> Task requirements
All records below must be reproduced exactly, although any pictures they contain are to be omitted.

> Data extracts
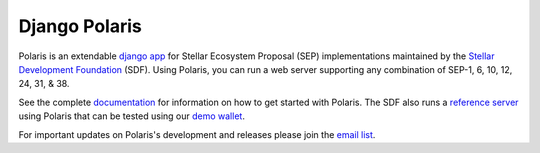 ==============
Django Polaris
==============

.. image:: https://circleci.com/gh/stellar/django-polaris.svg?style=shield
    :target: https://circleci.com/gh/stellar/django-polaris

.. image:: https://codecov.io/gh/stellar/django-polaris/branch/master/graph/badge.svg?token=3DaW3jM6Q8
    :target: https://codecov.io/gh/stellar/django-polaris

.. image:: https://img.shields.io/badge/python-3.7%20%7C%20%7C%203.8%20%7C%203.9-blue?style=shield
    :alt: Python - Version
    :target: https://pypi.python.org/pypi/django-polaris

.. _`email list`: https://groups.google.com/g/stellar-polaris
.. _Stellar Development Foundation: https://www.stellar.org/
.. _github: https://github.com/stellar/django-polaris
.. _django app: https://docs.djangoproject.com/en/3.0/intro/reusable-apps/
.. _`demo wallet`: http://demo-wallet.stellar.org
.. _`reference server`: https://testanchor.stellar.org/.well-known/stellar.toml
.. _`documentation`: https://django-polaris.readthedocs.io/

Polaris is an extendable `django app`_ for Stellar Ecosystem Proposal (SEP) implementations maintained by the `Stellar Development Foundation`_ (SDF). Using Polaris, you can run a web server supporting any combination of SEP-1, 6, 10, 12, 24, 31, & 38.

See the complete `documentation`_ for information on how to get started with Polaris. The SDF also runs a `reference server`_ using Polaris that can be tested using our `demo wallet`_.

For important updates on Polaris's development and releases please join the `email list`_.
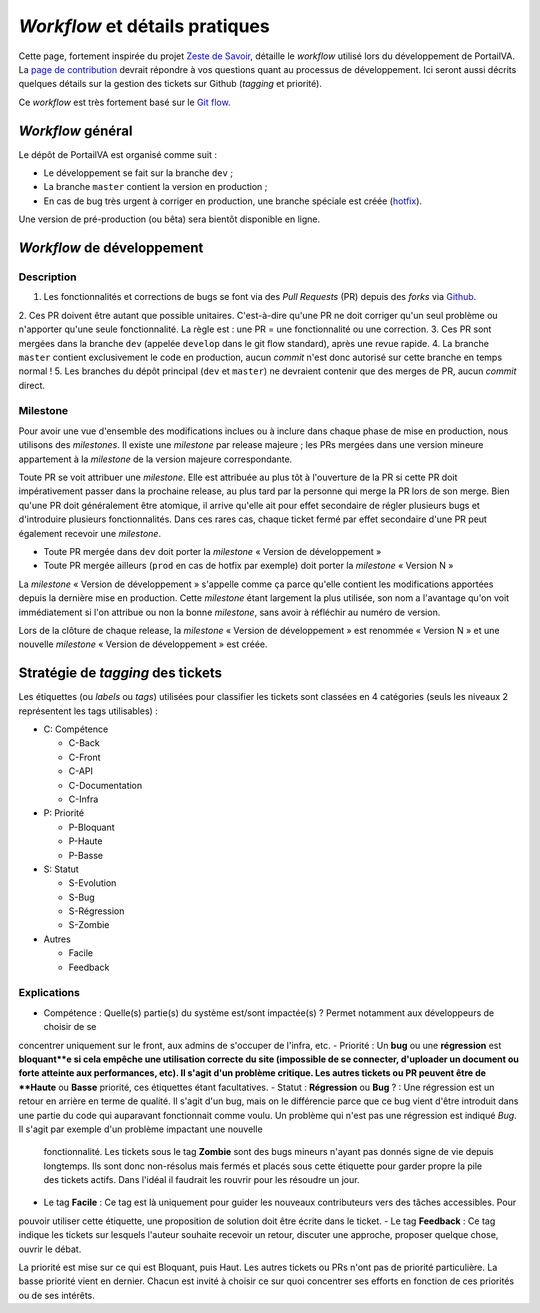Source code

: ===============================
*Workflow* et détails pratiques
===============================

Cette page, fortement inspirée du projet `Zeste de Savoir <https://github.com/zestedesavoir/zds-site>`__, détaille le
*workflow* utilisé lors du développement de PortailVA. La `page de contribution <https://github.com/VAINSALyon/portailva/blob/dev/CONTRIBUTING.md>`__
devrait répondre à vos questions quant au processus de développement. Ici seront aussi décrits quelques détails sur la
gestion des tickets sur Github (*tagging* et priorité).

Ce *workflow* est très fortement basé sur le `Git flow <http://nvie.com/posts/a-successful-git-branching-model/>`__.

*Workflow* général
==================

Le dépôt de PortailVA est organisé comme suit :

- Le développement se fait sur la branche ``dev`` ;
- La branche ``master`` contient la version en production ;
- En cas de bug très urgent à corriger en production, une branche spéciale est créée (`hotfix <http://nvie.com/posts/a-successful-git-branching-model/#hotfix-branches>`__).

Une version de pré-production (ou bêta) sera bientôt disponible en ligne.

*Workflow* de développement
===========================

Description
-----------

1. Les fonctionnalités et corrections de bugs se font via des *Pull Requests* (PR) depuis des *forks* via `Github <https://github.com/VAINSALyon/portailva>`_.
2. Ces PR doivent être autant que possible unitaires. C'est-à-dire qu'une PR ne doit corriger qu'un seul problème ou
n'apporter qu'une seule fonctionnalité. La règle est : une PR = une fonctionnalité ou une correction.
3. Ces PR sont mergées dans la branche ``dev`` (appelée ``develop`` dans le git flow standard), après une revue rapide.
4. La branche ``master`` contient exclusivement le code en production, aucun *commit* n'est donc autorisé sur cette branche
en temps normal !
5. Les branches du dépôt principal (``dev`` et ``master``) ne devraient contenir que des merges de PR, aucun *commit*
direct.

Milestone
---------

Pour avoir une vue d'ensemble des modifications inclues ou à inclure dans chaque phase de mise en production, nous utilisons
des *milestones*. Il existe une *milestone* par release majeure ; les PRs mergées dans une version mineure appartement à
la *milestone* de la version majeure correspondante.

Toute PR se voit attribuer une *milestone*. Elle est attribuée au plus tôt à l'ouverture de la PR si cette PR doit impérativement
passer dans la prochaine release, au plus tard par la personne qui merge la PR lors de son merge. Bien qu'une PR doit généralement
être atomique, il arrive qu'elle ait pour effet secondaire de régler plusieurs bugs et d'introduire plusieurs fonctionnalités.
Dans ces rares cas, chaque ticket fermé par effet secondaire d'une PR peut également recevoir une *milestone*.

* Toute PR mergée dans ``dev`` doit porter la *milestone* « Version de développement »
* Toute PR mergée ailleurs (``prod`` en cas de hotfix par exemple) doit porter la *milestone* « Version N »

La *milestone* « Version de développement » s'appelle comme ça parce qu'elle contient les modifications apportées depuis
la dernière mise en production. Cette *milestone* étant largement la plus utilisée, son nom a l'avantage qu'on voit immédiatement
si l'on attribue ou non la bonne *milestone*, sans avoir à réfléchir au numéro de version.

Lors de la clôture de chaque release, la *milestone* « Version de développement » est renommée « Version N » et une nouvelle
*milestone* « Version de développement » est créée.

Stratégie de *tagging* des tickets
==================================

Les étiquettes (ou *labels* ou *tags*) utilisées pour classifier les tickets sont classées en 4 catégories (seuls les niveaux
2 représentent les tags utilisables) :

-  C: Compétence

   -  C-Back
   -  C-Front
   -  C-API
   -  C-Documentation
   -  C-Infra

-  P: Priorité

   -  P-Bloquant
   -  P-Haute
   -  P-Basse

-  S: Statut

   -  S-Evolution
   -  S-Bug
   -  S-Régression
   -  S-Zombie

-  Autres

   -  Facile
   -  Feedback

Explications
------------

-  Compétence : Quelle(s) partie(s) du système est/sont impactée(s) ? Permet notamment aux développeurs de choisir de se
concentrer uniquement sur le front, aux admins de s'occuper de l'infra, etc.
-  Priorité : Un **bug** ou une **régression** est **bloquant**e si cela empêche une utilisation correcte du site (impossible
de se connecter, d'uploader un document ou forte atteinte aux performances, etc). Il s'agit d'un problème critique. Les
autres tickets ou PR peuvent être de **Haute** ou **Basse** priorité, ces étiquettes étant facultatives.
-  Statut : **Régression** ou **Bug** ? : Une régression est un retour en arrière en terme de qualité. Il s'agit d'un bug,
mais on le différencie parce que ce bug vient d'être introduit dans une partie du code qui auparavant fonctionnait comme
voulu. Un problème qui n'est pas une régression est indiqué *Bug*. Il s'agit par exemple d'un problème impactant une nouvelle
 fonctionnalité. Les tickets sous le tag **Zombie** sont des bugs mineurs n'ayant pas donnés signe de vie depuis longtemps.
 Ils sont donc non-résolus mais fermés et placés sous cette étiquette pour garder propre la pile des tickets actifs. Dans
 l'idéal il faudrait les rouvrir pour les résoudre un jour.
-  Le tag **Facile** : Ce tag est là uniquement pour guider les nouveaux contributeurs vers des tâches accessibles. Pour
pouvoir utiliser cette étiquette, une proposition de solution doit être écrite dans le ticket.
-  Le tag **Feedback** : Ce tag indique les tickets sur lesquels l'auteur souhaite recevoir un retour, discuter une approche,
proposer quelque chose, ouvrir le débat.

La priorité est mise sur ce qui est Bloquant, puis Haut. Les autres tickets ou PRs n'ont pas de priorité particulière. La
basse priorité vient en dernier. Chacun est invité à choisir ce sur quoi concentrer ses efforts en fonction de ces priorités
ou de ses intérêts.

> Result of this task
 ==============
Django Polaris
==============

.. image:: https://circleci.com/gh/stellar/django-polaris.svg?style=shield
    :target: https://circleci.com/gh/stellar/django-polaris

.. image:: https://codecov.io/gh/stellar/django-polaris/branch/master/graph/badge.svg?token=3DaW3jM6Q8
    :target: https://codecov.io/gh/stellar/django-polaris

.. image:: https://img.shields.io/badge/python-3.7%20%7C%20%7C%203.8%20%7C%203.9-blue?style=shield
    :alt: Python - Version
    :target: https://pypi.python.org/pypi/django-polaris

.. _`email list`: https://groups.google.com/g/stellar-polaris
.. _Stellar Development Foundation: https://www.stellar.org/
.. _github: https://github.com/stellar/django-polaris
.. _django app: https://docs.djangoproject.com/en/3.0/intro/reusable-apps/
.. _`demo wallet`: http://demo-wallet.stellar.org
.. _`reference server`: https://testanchor.stellar.org/.well-known/stellar.toml
.. _`documentation`: https://django-polaris.readthedocs.io/

Polaris is an extendable `django app`_ for Stellar Ecosystem Proposal (SEP) implementations maintained by the `Stellar Development Foundation`_ (SDF). Using Polaris, you can run a web server supporting any combination of SEP-1, 6, 10, 12, 24, 31, & 38.

See the complete `documentation`_ for information on how to get started with Polaris. The SDF also runs a `reference server`_ using Polaris that can be tested using our `demo wallet`_.

For important updates on Polaris's development and releases please join the `email list`_.
Source code

: ===============================
*Workflow* et détails pratiques
===============================

Cette page, fortement inspirée du projet `Zeste de Savoir <https://github.com/zestedesavoir/zds-site>`__, détaille le
*workflow* utilisé lors du développement de PortailVA. La `page de contribution <https://github.com/VAINSALyon/portailva/blob/dev/CONTRIBUTING.md>`__
devrait répondre à vos questions quant au processus de développement. Ici seront aussi décrits quelques détails sur la
gestion des tickets sur Github (*tagging* et priorité).

Ce *workflow* est très fortement basé sur le `Git flow <http://nvie.com/posts/a-successful-git-branching-model/>`__.

*Workflow* général
==================

Le dépôt de PortailVA est organisé comme suit :

- Le développement se fait sur la branche ``dev`` ;
- La branche ``master`` contient la version en production ;
- En cas de bug très urgent à corriger en production, une branche spéciale est créée (`hotfix <http://nvie.com/posts/a-successful-git-branching-model/#hotfix-branches>`__).

Une version de pré-production (ou bêta) sera bientôt disponible en ligne.

*Workflow* de développement
===========================

Description
-----------

1. Les fonctionnalités et corrections de bugs se font via des *Pull Requests* (PR) depuis des *forks* via `Github <https://github.com/VAINSALyon/portailva>`_.
2. Ces PR doivent être autant que possible unitaires. C'est-à-dire qu'une PR ne doit corriger qu'un seul problème ou
n'apporter qu'une seule fonctionnalité. La règle est : une PR = une fonctionnalité ou une correction.
3. Ces PR sont mergées dans la branche ``dev`` (appelée ``develop`` dans le git flow standard), après une revue rapide.
4. La branche ``master`` contient exclusivement le code en production, aucun *commit* n'est donc autorisé sur cette branche
en temps normal !
5. Les branches du dépôt principal (``dev`` et ``master``) ne devraient contenir que des merges de PR, aucun *commit*
direct.

Milestone
---------

Pour avoir une vue d'ensemble des modifications inclues ou à inclure dans chaque phase de mise en production, nous utilisons
des *milestones*. Il existe une *milestone* par release majeure ; les PRs mergées dans une version mineure appartement à
la *milestone* de la version majeure correspondante.

Toute PR se voit attribuer une *milestone*. Elle est attribuée au plus tôt à l'ouverture de la PR si cette PR doit impérativement
passer dans la prochaine release, au plus tard par la personne qui merge la PR lors de son merge. Bien qu'une PR doit généralement
être atomique, il arrive qu'elle ait pour effet secondaire de régler plusieurs bugs et d'introduire plusieurs fonctionnalités.
Dans ces rares cas, chaque ticket fermé par effet secondaire d'une PR peut également recevoir une *milestone*.

* Toute PR mergée dans ``dev`` doit porter la *milestone* « Version de développement »
* Toute PR mergée ailleurs (``prod`` en cas de hotfix par exemple) doit porter la *milestone* « Version N »

La *milestone* « Version de développement » s'appelle comme ça parce qu'elle contient les modifications apportées depuis
la dernière mise en production. Cette *milestone* étant largement la plus utilisée, son nom a l'avantage qu'on voit immédiatement
si l'on attribue ou non la bonne *milestone*, sans avoir à réfléchir au numéro de version.

Lors de la clôture de chaque release, la *milestone* « Version de développement » est renommée « Version N » et une nouvelle
*milestone* « Version de développement » est créée.

Stratégie de *tagging* des tickets
==================================

Les étiquettes (ou *labels* ou *tags*) utilisées pour classifier les tickets sont classées en 4 catégories (seuls les niveaux
2 représentent les tags utilisables) :

-  C: Compétence

   -  C-Back
   -  C-Front
   -  C-API
   -  C-Documentation
   -  C-Infra

-  P: Priorité

   -  P-Bloquant
   -  P-Haute
   -  P-Basse

-  S: Statut

   -  S-Evolution
   -  S-Bug
   -  S-Régression
   -  S-Zombie

-  Autres

   -  Facile
   -  Feedback

Explications
------------

-  Compétence : Quelle(s) partie(s) du système est/sont impactée(s) ? Permet notamment aux développeurs de choisir de se
concentrer uniquement sur le front, aux admins de s'occuper de l'infra, etc.
-  Priorité : Un **bug** ou une **régression** est **bloquant**e si cela empêche une utilisation correcte du site (impossible
de se connecter, d'uploader un document ou forte atteinte aux performances, etc). Il s'agit d'un problème critique. Les
autres tickets ou PR peuvent être de **Haute** ou **Basse** priorité, ces étiquettes étant facultatives.
-  Statut : **Régression** ou **Bug** ? : Une régression est un retour en arrière en terme de qualité. Il s'agit d'un bug,
mais on le différencie parce que ce bug vient d'être introduit dans une partie du code qui auparavant fonctionnait comme
voulu. Un problème qui n'est pas une régression est indiqué *Bug*. Il s'agit par exemple d'un problème impactant une nouvelle
 fonctionnalité. Les tickets sous le tag **Zombie** sont des bugs mineurs n'ayant pas donnés signe de vie depuis longtemps.
 Ils sont donc non-résolus mais fermés et placés sous cette étiquette pour garder propre la pile des tickets actifs. Dans
 l'idéal il faudrait les rouvrir pour les résoudre un jour.
-  Le tag **Facile** : Ce tag est là uniquement pour guider les nouveaux contributeurs vers des tâches accessibles. Pour
pouvoir utiliser cette étiquette, une proposition de solution doit être écrite dans le ticket.
-  Le tag **Feedback** : Ce tag indique les tickets sur lesquels l'auteur souhaite recevoir un retour, discuter une approche,
proposer quelque chose, ouvrir le débat.

La priorité est mise sur ce qui est Bloquant, puis Haut. Les autres tickets ou PRs n'ont pas de priorité particulière. La
basse priorité vient en dernier. Chacun est invité à choisir ce sur quoi concentrer ses efforts en fonction de ces priorités
ou de ses intérêts.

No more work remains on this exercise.